0 of 1 people found the following review helpful
Nice worldbuilding, passive storytelling
, April 23, 2010
This review is from: The Singers of Nevya (Paperback)
I really wanted to like this, but no go. The concept of a world that only sees summer every 5 years is nice, as is the idea of gifted people who can musically summon light and warmth. But the author is remarkably bland sometimes, leaving huge chunks of society totally unrepresented. Worse, the main characters are largely isolated from everyone else, both physically and emotionally. For the reader, it's like being penned up all winter with a crew of psychic, cloistered nuns.

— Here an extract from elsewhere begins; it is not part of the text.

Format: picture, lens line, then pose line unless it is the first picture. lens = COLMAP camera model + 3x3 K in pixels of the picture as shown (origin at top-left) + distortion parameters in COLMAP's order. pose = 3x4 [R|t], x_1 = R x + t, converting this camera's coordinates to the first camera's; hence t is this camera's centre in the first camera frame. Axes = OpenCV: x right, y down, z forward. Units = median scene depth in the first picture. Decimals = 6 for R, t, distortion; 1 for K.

The amount of self-sacrifice Marley's characters undergo is unrealistic; at times, the characters voluntarily cause themselves pain for no apparent reason. Celibacy is apparently a requirement for the highest levels of gifted practice, but we don't really get an idea of how the gift is affected by marriage or children, we just hear that it's bad. And in what is a huuuuge plot hole, there are Singers apparently roaming the planet, hiring themselves out at will, having partners and children - but this is never really explored either! Somehow, no one on Nevya has looked at the low gifted birthrate and thought "hunh, maybe we should take another look at that giving birth thing". After all, the Singers out in the wild are apparently having gifted kids.

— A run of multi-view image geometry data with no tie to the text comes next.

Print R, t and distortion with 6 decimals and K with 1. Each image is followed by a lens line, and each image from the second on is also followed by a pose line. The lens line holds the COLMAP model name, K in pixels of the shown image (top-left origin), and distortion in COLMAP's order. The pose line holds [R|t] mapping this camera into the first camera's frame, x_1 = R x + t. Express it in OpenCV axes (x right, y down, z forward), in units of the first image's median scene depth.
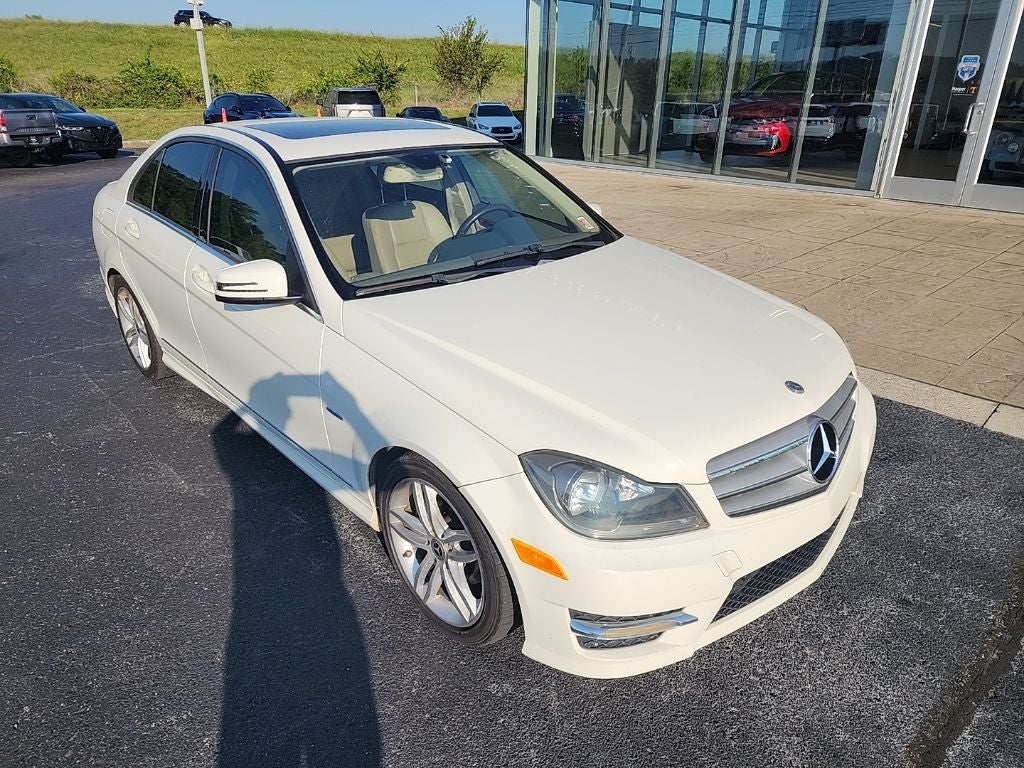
lens RADIAL K [[695.0, 0, 519.8], [0, 695.0, 372.5], [0, 0, 1]] dist [0.069038, -0.064446]
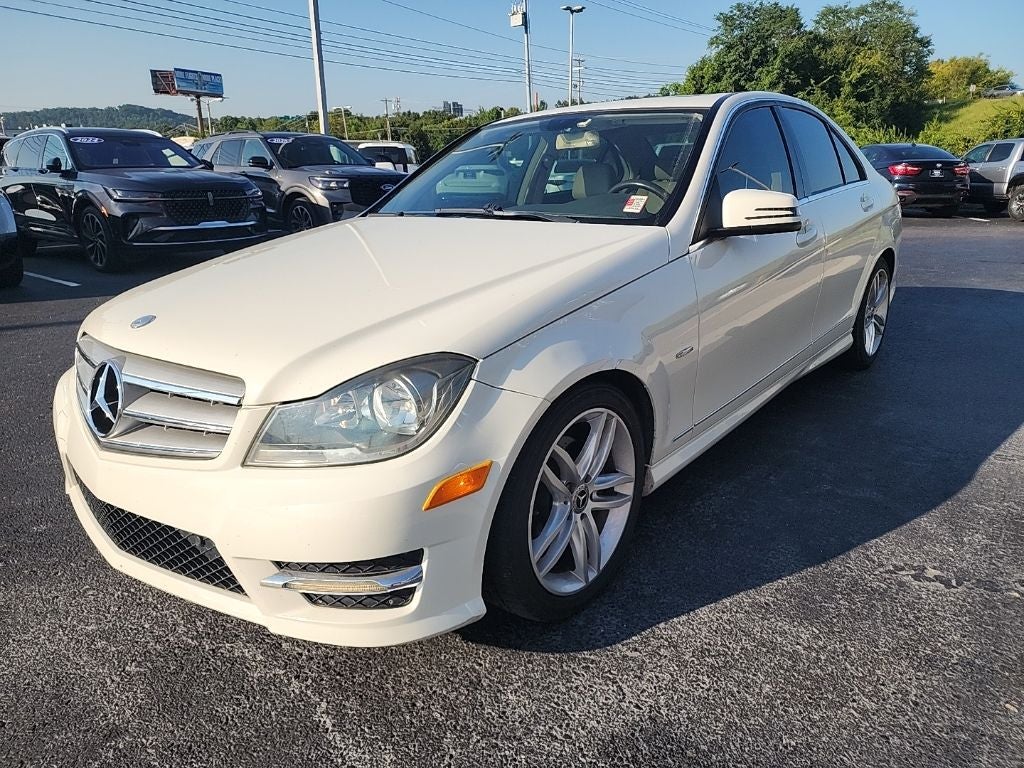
lens RADIAL K [[696.0, 0, 511.0], [0, 696.0, 375.2], [0, 0, 1]] dist [0.065029, -0.058085]
pose [[0.106126, 0.275359, -0.955466, 0.834545], [-0.362141, 0.905603, 0.220765, -0.175753], [0.926062, 0.322584, 0.195827, 0.839320]]
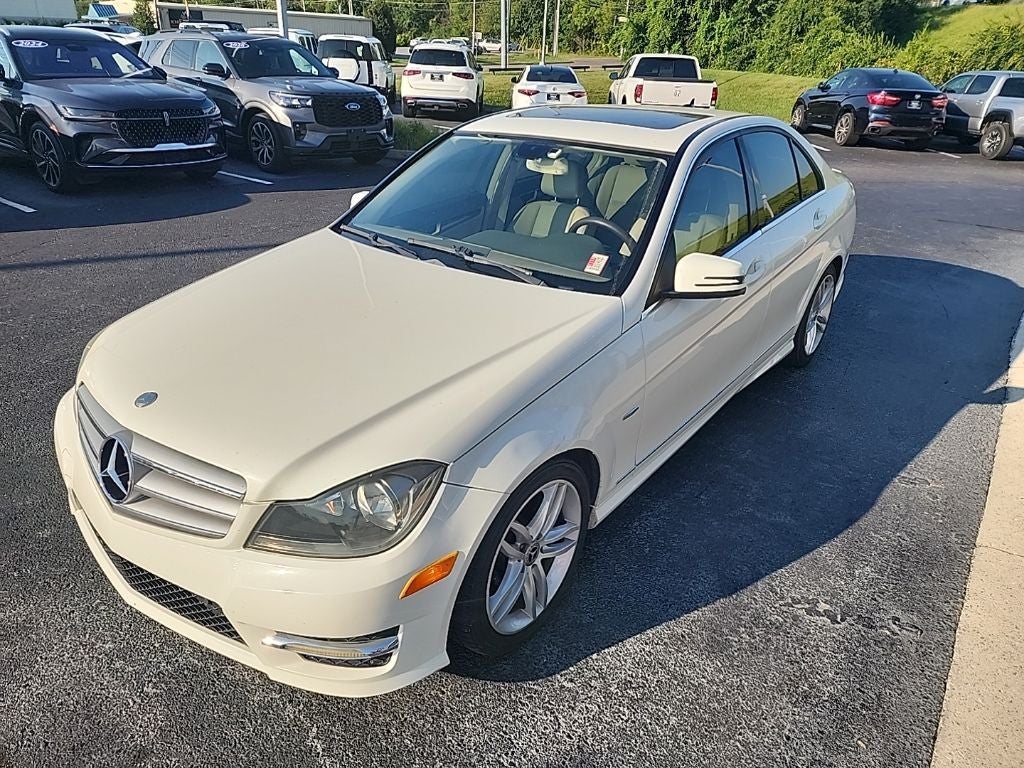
lens RADIAL K [[693.8, 0, 499.8], [0, 693.8, 387.2], [0, 0, 1]] dist [0.076756, -0.065172]
pose [[0.129737, 0.429750, -0.893579, 0.846980], [-0.403438, 0.846105, 0.348344, -0.334403], [0.905762, 0.315311, 0.283149, 0.768650]]
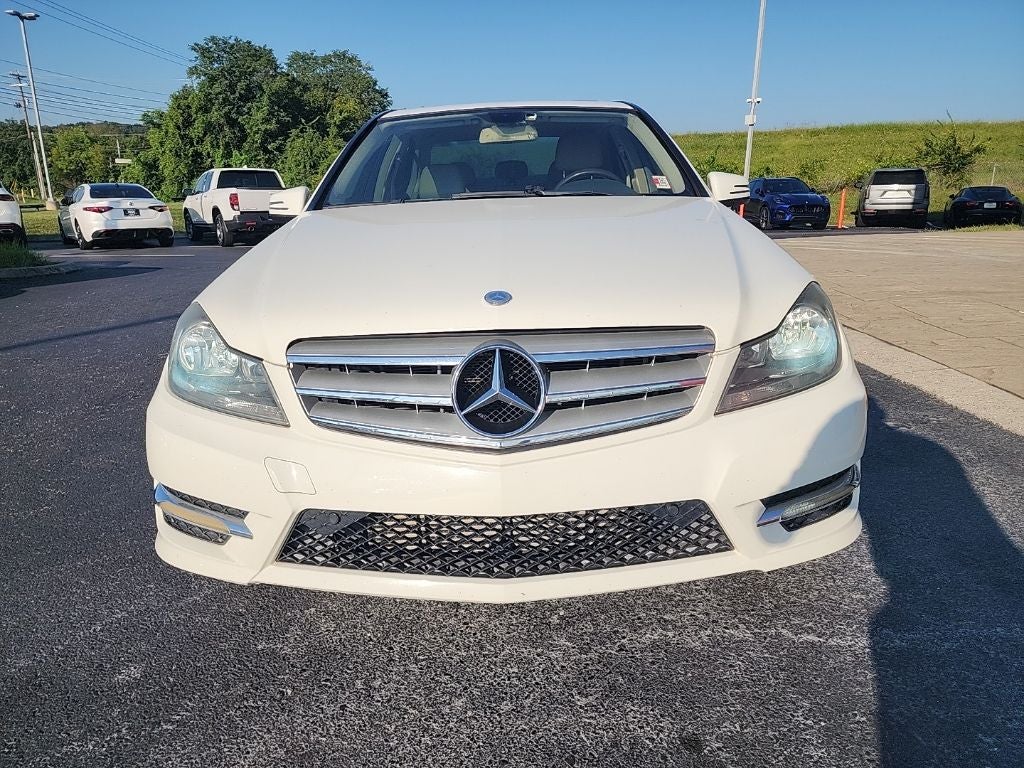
lens RADIAL K [[696.0, 0, 511.0], [0, 696.0, 375.2], [0, 0, 1]] dist [0.065029, -0.058085]
pose [[0.713652, 0.156786, -0.682729, 0.588805], [-0.243626, 0.969339, -0.032056, 0.076547], [0.656770, 0.189208, 0.729968, 0.347605]]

I've not been as frustrated with characters as I was here in a long time. They deny themselves friendship, romance, family ties -- and that carries through to other interactions, where they act like total idiots because apparently they don't know how humans operate. They don't intervene when they really should. They're immensely irritating. Altogether, I'd say go read The Hunger Games, or really any McCaffrey stuff (which often have a strong musical component). Leave these cold fish out in the snow.